[Transcribed page contents]
§

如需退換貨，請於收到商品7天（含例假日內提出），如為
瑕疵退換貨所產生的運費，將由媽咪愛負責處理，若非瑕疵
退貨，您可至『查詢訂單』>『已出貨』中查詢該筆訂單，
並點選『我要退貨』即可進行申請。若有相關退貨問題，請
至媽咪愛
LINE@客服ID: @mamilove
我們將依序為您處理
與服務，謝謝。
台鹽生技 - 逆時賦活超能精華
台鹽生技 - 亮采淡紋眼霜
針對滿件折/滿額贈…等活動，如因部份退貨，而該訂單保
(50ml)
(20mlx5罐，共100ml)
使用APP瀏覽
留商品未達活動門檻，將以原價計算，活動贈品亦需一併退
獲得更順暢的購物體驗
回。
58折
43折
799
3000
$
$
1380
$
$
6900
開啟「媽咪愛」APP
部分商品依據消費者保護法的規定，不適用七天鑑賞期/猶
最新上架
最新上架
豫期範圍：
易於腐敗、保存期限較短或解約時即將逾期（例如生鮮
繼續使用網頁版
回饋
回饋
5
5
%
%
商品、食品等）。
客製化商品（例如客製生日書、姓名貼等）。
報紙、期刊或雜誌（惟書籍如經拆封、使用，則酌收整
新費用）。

§

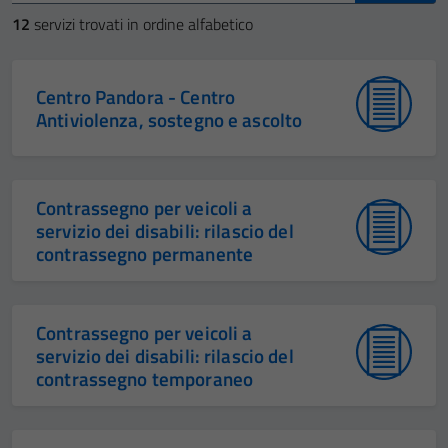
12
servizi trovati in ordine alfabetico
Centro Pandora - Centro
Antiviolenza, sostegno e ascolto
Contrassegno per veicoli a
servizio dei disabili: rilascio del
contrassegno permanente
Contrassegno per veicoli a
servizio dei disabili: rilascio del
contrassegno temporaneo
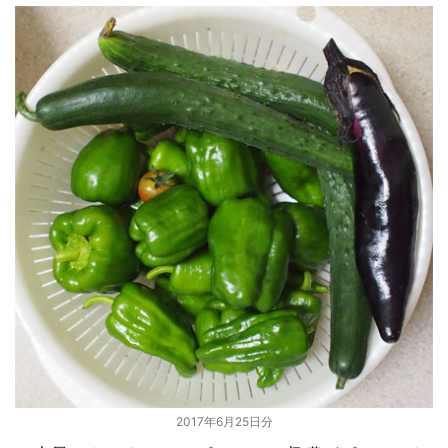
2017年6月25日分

§

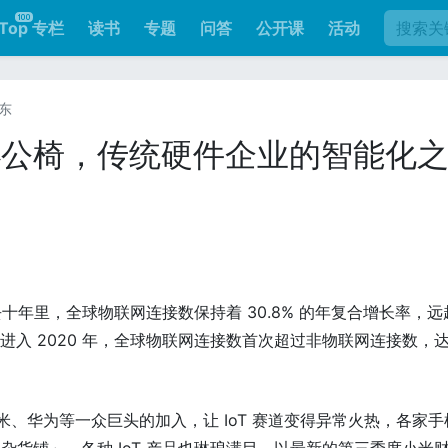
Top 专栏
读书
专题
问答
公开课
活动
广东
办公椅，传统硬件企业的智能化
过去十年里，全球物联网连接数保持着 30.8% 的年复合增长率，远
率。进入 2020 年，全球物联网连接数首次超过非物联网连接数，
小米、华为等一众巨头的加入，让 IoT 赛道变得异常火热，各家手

§

» **Task objective**
Set the pictures aside and reproduce exactly the lines above, from the line holding "servizi trovati in ordine alfabetico" through the line holding "2017年6月25日分", both included, with nothing else.

» **Your response**
servizi trovati in ordine alfabetico
Centro Pandora - Centro
Antiviolenza, sostegno e ascolto
Contrassegno per veicoli a
servizio dei disabili: rilascio del
contrassegno permanente
Contrassegno per veicoli a
servizio dei disabili: rilascio del
contrassegno temporaneo
2017年6月25日分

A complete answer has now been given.